§ **EXTRACTED ENTRIES**:

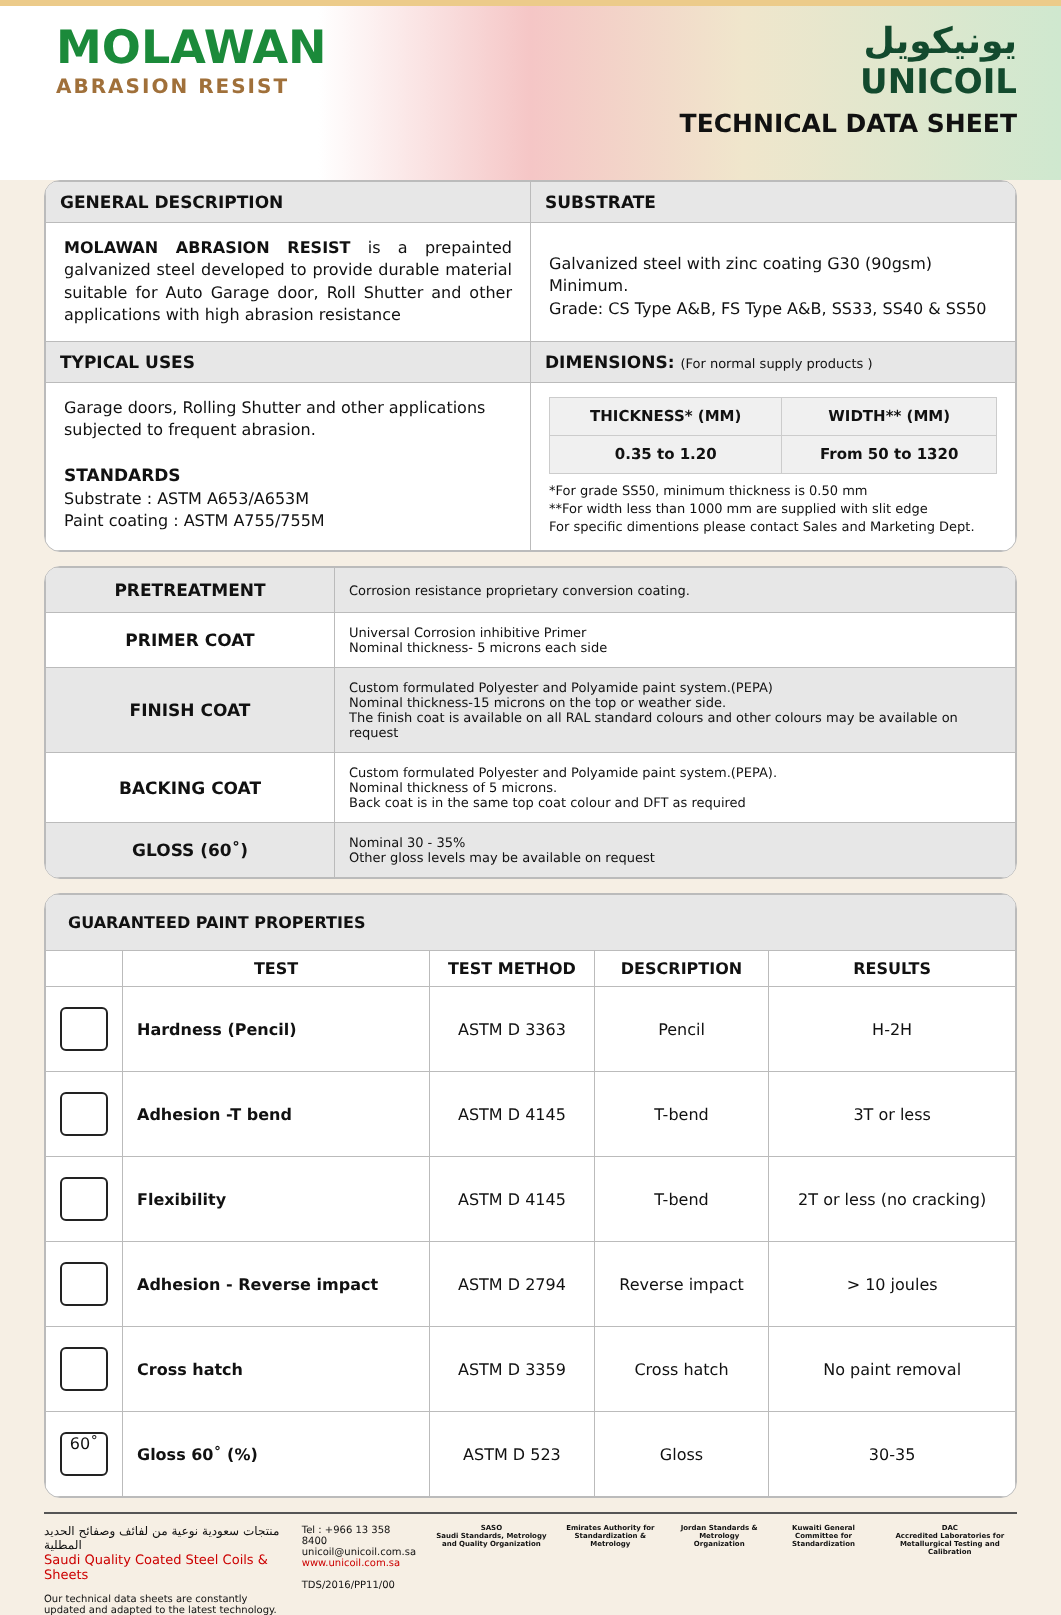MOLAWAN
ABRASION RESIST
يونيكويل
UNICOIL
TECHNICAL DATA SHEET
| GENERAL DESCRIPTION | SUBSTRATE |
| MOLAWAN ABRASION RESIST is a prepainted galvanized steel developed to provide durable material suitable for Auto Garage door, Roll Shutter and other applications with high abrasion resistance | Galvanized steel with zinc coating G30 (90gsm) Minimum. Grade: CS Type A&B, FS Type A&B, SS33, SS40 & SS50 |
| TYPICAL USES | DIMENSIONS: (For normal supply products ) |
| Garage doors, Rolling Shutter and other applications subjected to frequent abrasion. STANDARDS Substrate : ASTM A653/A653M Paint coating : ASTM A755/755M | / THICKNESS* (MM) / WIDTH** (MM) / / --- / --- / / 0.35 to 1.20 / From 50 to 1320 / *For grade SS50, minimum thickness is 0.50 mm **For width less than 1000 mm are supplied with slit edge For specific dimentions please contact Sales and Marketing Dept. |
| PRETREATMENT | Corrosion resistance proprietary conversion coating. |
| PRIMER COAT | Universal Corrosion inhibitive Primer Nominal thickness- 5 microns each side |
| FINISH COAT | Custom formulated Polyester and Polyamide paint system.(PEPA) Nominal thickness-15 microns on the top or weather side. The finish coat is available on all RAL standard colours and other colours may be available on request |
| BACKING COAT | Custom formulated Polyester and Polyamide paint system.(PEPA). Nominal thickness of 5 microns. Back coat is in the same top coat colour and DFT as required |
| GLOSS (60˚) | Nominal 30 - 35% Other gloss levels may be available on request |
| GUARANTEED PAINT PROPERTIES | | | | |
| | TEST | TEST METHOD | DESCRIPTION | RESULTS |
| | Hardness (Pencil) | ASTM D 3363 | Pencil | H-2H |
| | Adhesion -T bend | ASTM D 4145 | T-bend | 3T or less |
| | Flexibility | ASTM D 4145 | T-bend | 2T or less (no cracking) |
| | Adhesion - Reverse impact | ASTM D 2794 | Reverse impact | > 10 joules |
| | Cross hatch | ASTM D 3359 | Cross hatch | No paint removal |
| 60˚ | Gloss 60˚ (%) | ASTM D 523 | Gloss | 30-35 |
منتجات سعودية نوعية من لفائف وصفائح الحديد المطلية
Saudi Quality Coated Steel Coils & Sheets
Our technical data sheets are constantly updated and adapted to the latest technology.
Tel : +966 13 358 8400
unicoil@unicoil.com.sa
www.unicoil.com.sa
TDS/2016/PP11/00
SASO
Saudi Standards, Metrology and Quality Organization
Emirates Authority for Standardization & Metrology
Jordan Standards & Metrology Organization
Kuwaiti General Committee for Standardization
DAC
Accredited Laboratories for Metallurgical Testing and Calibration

---

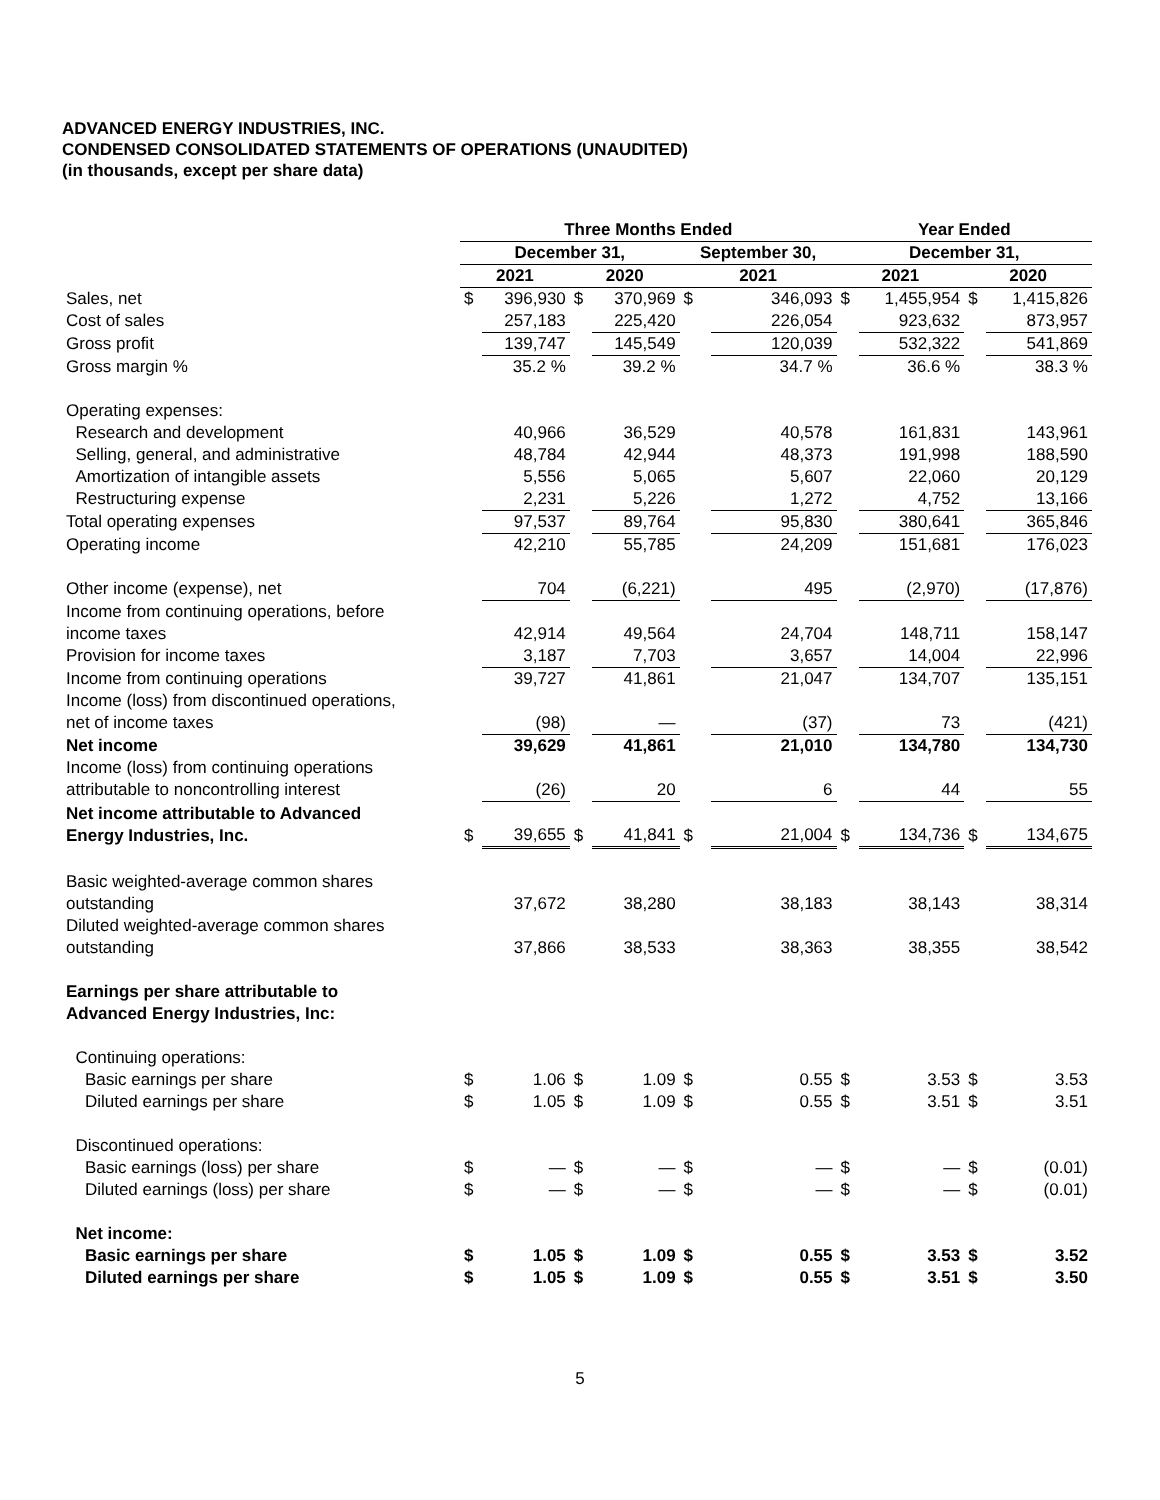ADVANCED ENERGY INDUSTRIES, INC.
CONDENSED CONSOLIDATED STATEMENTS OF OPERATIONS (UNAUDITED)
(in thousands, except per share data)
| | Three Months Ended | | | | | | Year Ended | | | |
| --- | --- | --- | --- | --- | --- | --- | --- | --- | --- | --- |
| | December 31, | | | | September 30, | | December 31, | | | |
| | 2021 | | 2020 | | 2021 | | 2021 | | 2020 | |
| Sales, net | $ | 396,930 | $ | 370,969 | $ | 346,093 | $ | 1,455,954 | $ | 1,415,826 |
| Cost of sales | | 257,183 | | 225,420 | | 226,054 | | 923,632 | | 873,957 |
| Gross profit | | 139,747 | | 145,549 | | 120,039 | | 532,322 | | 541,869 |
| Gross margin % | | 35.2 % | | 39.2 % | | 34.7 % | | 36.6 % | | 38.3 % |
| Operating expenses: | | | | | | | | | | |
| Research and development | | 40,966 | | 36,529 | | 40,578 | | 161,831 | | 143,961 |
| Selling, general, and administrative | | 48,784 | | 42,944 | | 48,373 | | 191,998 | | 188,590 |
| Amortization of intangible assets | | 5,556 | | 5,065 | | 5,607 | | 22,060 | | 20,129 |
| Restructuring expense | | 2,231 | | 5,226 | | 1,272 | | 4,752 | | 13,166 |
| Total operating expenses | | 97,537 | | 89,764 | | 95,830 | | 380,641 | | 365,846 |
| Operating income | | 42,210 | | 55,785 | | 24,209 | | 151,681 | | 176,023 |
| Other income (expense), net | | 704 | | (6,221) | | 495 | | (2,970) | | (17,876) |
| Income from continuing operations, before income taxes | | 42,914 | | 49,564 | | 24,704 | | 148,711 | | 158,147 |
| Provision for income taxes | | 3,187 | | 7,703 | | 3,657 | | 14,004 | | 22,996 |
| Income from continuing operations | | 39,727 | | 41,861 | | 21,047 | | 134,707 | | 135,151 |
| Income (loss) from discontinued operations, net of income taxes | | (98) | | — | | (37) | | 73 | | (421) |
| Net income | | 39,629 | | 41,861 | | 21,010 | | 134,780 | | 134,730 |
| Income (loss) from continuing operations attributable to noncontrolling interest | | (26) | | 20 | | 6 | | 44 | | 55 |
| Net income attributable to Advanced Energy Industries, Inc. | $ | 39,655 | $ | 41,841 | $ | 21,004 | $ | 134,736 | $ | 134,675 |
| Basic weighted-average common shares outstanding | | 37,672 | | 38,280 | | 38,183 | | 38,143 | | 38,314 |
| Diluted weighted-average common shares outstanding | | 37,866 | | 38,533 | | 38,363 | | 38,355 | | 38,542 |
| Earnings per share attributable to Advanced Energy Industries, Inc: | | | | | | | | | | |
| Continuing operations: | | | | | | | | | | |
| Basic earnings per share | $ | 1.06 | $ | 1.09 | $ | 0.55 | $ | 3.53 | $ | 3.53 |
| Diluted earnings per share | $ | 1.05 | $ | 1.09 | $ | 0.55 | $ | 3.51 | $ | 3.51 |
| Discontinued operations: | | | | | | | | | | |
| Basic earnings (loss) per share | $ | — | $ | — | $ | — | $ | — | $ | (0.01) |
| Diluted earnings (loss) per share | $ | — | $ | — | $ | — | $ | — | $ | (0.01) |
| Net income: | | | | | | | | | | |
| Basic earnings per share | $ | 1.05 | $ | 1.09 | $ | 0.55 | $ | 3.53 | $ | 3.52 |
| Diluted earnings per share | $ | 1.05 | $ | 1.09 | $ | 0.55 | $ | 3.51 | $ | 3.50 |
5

* * *

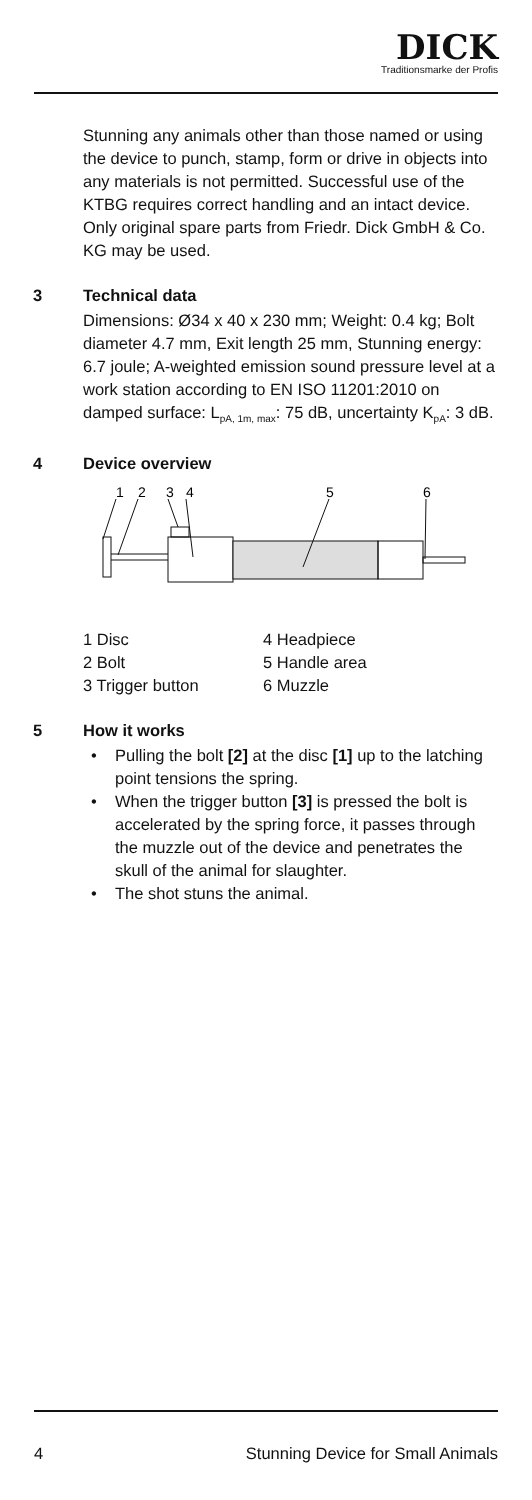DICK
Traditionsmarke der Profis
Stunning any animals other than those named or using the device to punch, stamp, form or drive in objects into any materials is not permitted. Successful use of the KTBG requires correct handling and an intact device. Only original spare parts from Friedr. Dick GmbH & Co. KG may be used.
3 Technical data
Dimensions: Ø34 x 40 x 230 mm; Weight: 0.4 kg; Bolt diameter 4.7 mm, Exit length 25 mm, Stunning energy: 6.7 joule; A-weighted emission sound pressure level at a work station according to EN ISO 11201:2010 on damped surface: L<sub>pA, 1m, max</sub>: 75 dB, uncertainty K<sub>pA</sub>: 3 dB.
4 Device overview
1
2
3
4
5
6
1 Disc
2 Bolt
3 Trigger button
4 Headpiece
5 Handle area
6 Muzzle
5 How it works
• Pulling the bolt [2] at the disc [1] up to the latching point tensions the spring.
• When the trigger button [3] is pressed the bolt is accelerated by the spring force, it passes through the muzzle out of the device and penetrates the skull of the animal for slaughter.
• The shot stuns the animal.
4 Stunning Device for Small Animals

§ **WORK REQUIRED**: In the records above, the line with "Saudi Standards, Metrology" marks the start and the line with "Accredited Laboratories for" marks the end; copy that stretch exactly, both lines included, and nothing else.

§ **TASK OUTPUT**:
Saudi Standards, Metrology and Quality Organization
Emirates Authority for Standardization & Metrology
Jordan Standards & Metrology Organization
Kuwaiti General Committee for Standardization
DAC
Accredited Laboratories for Metallurgical Testing and Calibration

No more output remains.